• [Listing]:

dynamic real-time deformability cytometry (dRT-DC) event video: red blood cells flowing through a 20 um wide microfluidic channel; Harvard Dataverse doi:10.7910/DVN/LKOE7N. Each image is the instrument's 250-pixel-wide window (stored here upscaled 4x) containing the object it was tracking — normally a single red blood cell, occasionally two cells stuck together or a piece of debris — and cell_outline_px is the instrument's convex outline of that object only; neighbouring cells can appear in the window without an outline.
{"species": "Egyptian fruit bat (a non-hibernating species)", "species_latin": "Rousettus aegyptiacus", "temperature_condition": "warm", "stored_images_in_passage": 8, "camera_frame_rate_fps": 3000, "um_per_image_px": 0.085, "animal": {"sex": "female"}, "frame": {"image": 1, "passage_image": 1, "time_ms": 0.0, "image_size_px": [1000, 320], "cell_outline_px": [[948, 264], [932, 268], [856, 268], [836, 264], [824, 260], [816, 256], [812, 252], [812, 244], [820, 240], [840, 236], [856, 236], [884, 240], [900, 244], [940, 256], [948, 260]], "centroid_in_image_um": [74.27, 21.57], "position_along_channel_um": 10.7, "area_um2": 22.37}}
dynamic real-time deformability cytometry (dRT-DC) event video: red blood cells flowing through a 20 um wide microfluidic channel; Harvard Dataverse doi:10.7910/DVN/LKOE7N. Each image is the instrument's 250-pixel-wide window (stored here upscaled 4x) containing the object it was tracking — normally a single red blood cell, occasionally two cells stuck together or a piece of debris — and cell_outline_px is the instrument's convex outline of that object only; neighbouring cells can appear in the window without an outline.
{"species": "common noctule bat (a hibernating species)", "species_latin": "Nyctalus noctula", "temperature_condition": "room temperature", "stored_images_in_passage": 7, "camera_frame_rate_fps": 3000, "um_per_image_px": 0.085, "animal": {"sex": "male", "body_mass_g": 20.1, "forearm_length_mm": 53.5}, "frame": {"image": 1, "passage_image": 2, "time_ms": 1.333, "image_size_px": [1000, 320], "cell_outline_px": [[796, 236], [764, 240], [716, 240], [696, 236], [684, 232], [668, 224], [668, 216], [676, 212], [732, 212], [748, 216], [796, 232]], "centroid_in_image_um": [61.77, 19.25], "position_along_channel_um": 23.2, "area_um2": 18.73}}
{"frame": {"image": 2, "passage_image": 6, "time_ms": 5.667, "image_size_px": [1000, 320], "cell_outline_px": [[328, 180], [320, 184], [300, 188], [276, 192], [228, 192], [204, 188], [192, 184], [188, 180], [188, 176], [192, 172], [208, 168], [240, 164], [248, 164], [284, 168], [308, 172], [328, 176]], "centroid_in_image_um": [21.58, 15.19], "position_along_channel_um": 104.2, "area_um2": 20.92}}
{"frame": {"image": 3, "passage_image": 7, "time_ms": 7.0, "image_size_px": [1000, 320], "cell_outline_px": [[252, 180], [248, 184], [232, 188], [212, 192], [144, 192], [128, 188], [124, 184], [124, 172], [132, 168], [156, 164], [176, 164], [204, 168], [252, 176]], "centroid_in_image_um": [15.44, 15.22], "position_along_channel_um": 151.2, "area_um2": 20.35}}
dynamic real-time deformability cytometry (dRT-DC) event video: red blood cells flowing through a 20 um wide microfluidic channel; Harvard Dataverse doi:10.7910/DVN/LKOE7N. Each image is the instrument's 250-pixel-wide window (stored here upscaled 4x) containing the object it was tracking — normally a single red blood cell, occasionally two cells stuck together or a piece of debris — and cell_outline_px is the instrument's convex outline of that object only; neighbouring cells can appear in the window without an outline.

• [Task requirements]:
Above are some records; extract every one of them exactly.

• [Result of this task]:
dynamic real-time deformability cytometry (dRT-DC) event video: red blood cells flowing through a 20 um wide microfluidic channel; Harvard Dataverse doi:10.7910/DVN/LKOE7N. Each image is the instrument's 250-pixel-wide window (stored here upscaled 4x) containing the object it was tracking — normally a single red blood cell, occasionally two cells stuck together or a piece of debris — and cell_outline_px is the instrument's convex outline of that object only; neighbouring cells can appear in the window without an outline.
{"species": "Egyptian fruit bat (a non-hibernating species)", "species_latin": "Rousettus aegyptiacus", "temperature_condition": "warm", "stored_images_in_passage": 8, "camera_frame_rate_fps": 3000, "um_per_image_px": 0.085, "animal": {"sex": "female"}, "frame": {"image": 1, "passage_image": 1, "time_ms": 0.0, "image_size_px": [1000, 320], "cell_outline_px": [[948, 264], [932, 268], [856, 268], [836, 264], [824, 260], [816, 256], [812, 252], [812, 244], [820, 240], [840, 236], [856, 236], [884, 240], [900, 244], [940, 256], [948, 260]], "centroid_in_image_um": [74.27, 21.57], "position_along_channel_um": 10.7, "area_um2": 22.37}}
dynamic real-time deformability cytometry (dRT-DC) event video: red blood cells flowing through a 20 um wide microfluidic channel; Harvard Dataverse doi:10.7910/DVN/LKOE7N. Each image is the instrument's 250-pixel-wide window (stored here upscaled 4x) containing the object it was tracking — normally a single red blood cell, occasionally two cells stuck together or a piece of debris — and cell_outline_px is the instrument's convex outline of that object only; neighbouring cells can appear in the window without an outline.
{"species": "common noctule bat (a hibernating species)", "species_latin": "Nyctalus noctula", "temperature_condition": "room temperature", "stored_images_in_passage": 7, "camera_frame_rate_fps": 3000, "um_per_image_px": 0.085, "animal": {"sex": "male", "body_mass_g": 20.1, "forearm_length_mm": 53.5}, "frame": {"image": 1, "passage_image": 2, "time_ms": 1.333, "image_size_px": [1000, 320], "cell_outline_px": [[796, 236], [764, 240], [716, 240], [696, 236], [684, 232], [668, 224], [668, 216], [676, 212], [732, 212], [748, 216], [796, 232]], "centroid_in_image_um": [61.77, 19.25], "position_along_channel_um": 23.2, "area_um2": 18.73}}
{"frame": {"image": 2, "passage_image": 6, "time_ms": 5.667, "image_size_px": [1000, 320], "cell_outline_px": [[328, 180], [320, 184], [300, 188], [276, 192], [228, 192], [204, 188], [192, 184], [188, 180], [188, 176], [192, 172], [208, 168], [240, 164], [248, 164], [284, 168], [308, 172], [328, 176]], "centroid_in_image_um": [21.58, 15.19], "position_along_channel_um": 104.2, "area_um2": 20.92}}
{"frame": {"image": 3, "passage_image": 7, "time_ms": 7.0, "image_size_px": [1000, 320], "cell_outline_px": [[252, 180], [248, 184], [232, 188], [212, 192], [144, 192], [128, 188], [124, 184], [124, 172], [132, 168], [156, 164], [176, 164], [204, 168], [252, 176]], "centroid_in_image_um": [15.44, 15.22], "position_along_channel_um": 151.2, "area_um2": 20.35}}
dynamic real-time deformability cytometry (dRT-DC) event video: red blood cells flowing through a 20 um wide microfluidic channel; Harvard Dataverse doi:10.7910/DVN/LKOE7N. Each image is the instrument's 250-pixel-wide window (stored here upscaled 4x) containing the object it was tracking — normally a single red blood cell, occasionally two cells stuck together or a piece of debris — and cell_outline_px is the instrument's convex outline of that object only; neighbouring cells can appear in the window without an outline.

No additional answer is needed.